Dunbar Castle and harbour
Location
Grid reference: NT678789
Location: 56°0’10"N, 2°31’1"W
Data
Population: 6,354  (2001)
Post town: Dunbar
Postcode: EH42
Dialling code: 01368
Local Government
Council: East Lothian
Parliamentary
constituency:
East Lothian

Dunbar is a town in East Lothian on the northern spur of the coastline. It stands some 28 miles east of Edinburgh and 28 miles north of Berwick-upon-Tweed.

Dunbar is a Royal Burgh and gave its name to an ecclesiastical and civil parish, which extends around 7½ miles east to west and is 3½ miles deep at greatest extent or 11¼ square miles and contains the villages of West Barns, Belhaven, East Barns (abandoned) and several hamlets and farms.

The town's strategic position gave rise to a history full of incident and strife but Dunbar has become a quiet dormitory town popular with workers in nearby Edinburgh, who find it an affordable alternative to the capital itself. Until the 1960s the population of the town was little more than 3,500.

The Reaper

History

Early history

The name Dunbar derives from the ancient British (or Old Welsh) tongue and means 'summit-fort', which gives an indication to its origins. To the north of the present High Street an area of open ground called Castle Park preserves almost exactly the hidden perimeter of an Iron Age promontory fort. The early settlement was a principal centre of the people known to the Romans as Votadini and to themselves as the Gododdin, and it may have grown in importance when the great hillfort of Traprain Law was abandoned at the end of the 5th century.

By the 6th century, East Lothian was part of the English kingdom of Northumbria. Dunbar is believe to be the Dynbaer recorded by Bede as the seat of a local thegn around AD 680, which is the first time that the town appears in the written record. The influential Northumbrian monk and scholar St Cuthbert, born around AD 630, was probably from around Dunbar. While still a boy, and employed as a shepherd, one night he had a vision of the soul of Aidan being carried to heaven by angels and thereupon went to the monastery of Old Melrose and became a monk.

Later Dunbar was a king's estate and used to imprison to Bishop Wilfrid. It was the base of a senior royal official, a reeve (later sheriff), and, perhaps, in the 7th century to the dynasty of ealdormen or sub-kings who held northern Northumbria against Pictish encroachment.

Scottish conquest

Danish and Norse attacks on southern Northumbria left the English lands north of the Tees isolated and weakened against covetous neighbours. Dunbar was burnt by Kenneth MacAlpin, (King Kenneth I of Scotland) in the 9th century. Scottish control was consolidated in the next century and when Lothian was ceded to Malcolm II after the battle of Carham in 1018.

◆ STORED DATA:
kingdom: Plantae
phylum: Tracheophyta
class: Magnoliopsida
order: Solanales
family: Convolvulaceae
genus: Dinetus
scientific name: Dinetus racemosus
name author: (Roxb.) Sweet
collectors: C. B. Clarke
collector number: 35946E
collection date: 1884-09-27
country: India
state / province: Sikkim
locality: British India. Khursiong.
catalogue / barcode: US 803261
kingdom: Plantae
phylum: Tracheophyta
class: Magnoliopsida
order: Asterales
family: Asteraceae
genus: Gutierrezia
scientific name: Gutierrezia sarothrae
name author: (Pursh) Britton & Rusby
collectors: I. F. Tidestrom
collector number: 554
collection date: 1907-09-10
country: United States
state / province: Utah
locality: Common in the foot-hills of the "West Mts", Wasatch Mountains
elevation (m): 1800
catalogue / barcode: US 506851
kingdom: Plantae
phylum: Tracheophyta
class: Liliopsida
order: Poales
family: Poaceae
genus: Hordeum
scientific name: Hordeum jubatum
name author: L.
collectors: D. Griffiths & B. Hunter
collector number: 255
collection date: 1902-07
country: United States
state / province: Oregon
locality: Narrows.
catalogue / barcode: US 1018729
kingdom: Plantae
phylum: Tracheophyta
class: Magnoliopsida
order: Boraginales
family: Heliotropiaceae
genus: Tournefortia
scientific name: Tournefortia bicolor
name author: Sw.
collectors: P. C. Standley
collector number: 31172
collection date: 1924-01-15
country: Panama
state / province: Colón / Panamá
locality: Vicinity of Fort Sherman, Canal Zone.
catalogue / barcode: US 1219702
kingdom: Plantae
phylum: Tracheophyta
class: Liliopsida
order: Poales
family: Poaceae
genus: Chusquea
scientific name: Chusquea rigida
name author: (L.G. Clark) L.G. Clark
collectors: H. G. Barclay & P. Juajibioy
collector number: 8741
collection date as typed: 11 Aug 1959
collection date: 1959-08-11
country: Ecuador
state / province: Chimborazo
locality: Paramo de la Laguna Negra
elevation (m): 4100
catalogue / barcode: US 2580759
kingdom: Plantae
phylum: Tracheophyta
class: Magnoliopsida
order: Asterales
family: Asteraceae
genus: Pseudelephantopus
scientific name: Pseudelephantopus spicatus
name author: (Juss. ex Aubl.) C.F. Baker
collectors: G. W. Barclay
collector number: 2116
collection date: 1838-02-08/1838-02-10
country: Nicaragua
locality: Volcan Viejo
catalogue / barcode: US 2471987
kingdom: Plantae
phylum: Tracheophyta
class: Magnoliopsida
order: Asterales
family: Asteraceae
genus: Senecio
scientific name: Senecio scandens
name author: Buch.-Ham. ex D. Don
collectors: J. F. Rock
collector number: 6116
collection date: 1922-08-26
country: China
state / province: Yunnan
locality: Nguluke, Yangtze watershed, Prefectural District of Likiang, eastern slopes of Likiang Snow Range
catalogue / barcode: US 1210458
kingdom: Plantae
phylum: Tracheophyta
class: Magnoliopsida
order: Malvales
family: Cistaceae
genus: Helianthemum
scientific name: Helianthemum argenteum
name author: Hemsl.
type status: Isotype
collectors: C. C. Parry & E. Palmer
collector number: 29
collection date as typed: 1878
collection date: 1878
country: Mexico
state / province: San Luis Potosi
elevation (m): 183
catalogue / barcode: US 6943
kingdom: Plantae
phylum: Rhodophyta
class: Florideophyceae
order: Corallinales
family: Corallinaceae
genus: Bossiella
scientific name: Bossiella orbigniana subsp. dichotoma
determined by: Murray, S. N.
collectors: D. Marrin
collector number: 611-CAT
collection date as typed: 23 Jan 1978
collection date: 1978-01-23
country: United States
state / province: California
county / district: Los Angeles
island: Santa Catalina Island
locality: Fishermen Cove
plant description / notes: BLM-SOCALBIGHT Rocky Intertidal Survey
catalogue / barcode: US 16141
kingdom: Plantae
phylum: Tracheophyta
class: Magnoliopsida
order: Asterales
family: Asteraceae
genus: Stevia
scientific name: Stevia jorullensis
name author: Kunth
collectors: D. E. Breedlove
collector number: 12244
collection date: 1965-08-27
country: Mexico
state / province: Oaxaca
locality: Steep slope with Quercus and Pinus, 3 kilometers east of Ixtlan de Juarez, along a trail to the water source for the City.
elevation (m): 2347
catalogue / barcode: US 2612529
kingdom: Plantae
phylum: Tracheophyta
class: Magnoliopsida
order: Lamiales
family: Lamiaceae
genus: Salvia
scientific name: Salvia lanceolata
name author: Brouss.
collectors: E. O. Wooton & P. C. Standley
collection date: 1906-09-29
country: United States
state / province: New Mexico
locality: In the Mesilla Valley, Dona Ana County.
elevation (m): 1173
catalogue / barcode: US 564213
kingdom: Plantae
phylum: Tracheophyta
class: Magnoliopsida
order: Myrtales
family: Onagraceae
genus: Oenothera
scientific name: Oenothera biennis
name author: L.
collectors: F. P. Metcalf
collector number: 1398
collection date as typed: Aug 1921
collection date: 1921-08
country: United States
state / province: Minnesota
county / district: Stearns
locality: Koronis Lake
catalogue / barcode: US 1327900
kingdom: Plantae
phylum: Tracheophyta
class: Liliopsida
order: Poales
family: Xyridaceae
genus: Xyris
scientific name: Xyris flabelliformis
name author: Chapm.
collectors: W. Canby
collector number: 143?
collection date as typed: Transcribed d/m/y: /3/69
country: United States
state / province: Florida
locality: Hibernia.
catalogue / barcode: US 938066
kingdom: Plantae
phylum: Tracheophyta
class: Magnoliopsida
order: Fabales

◆ GOAL: Please state what the name Dunbar means, according to the Dunbar text. The entries come from a separate source.

◆ FULL SOLUTION: It means 'summit-fort'.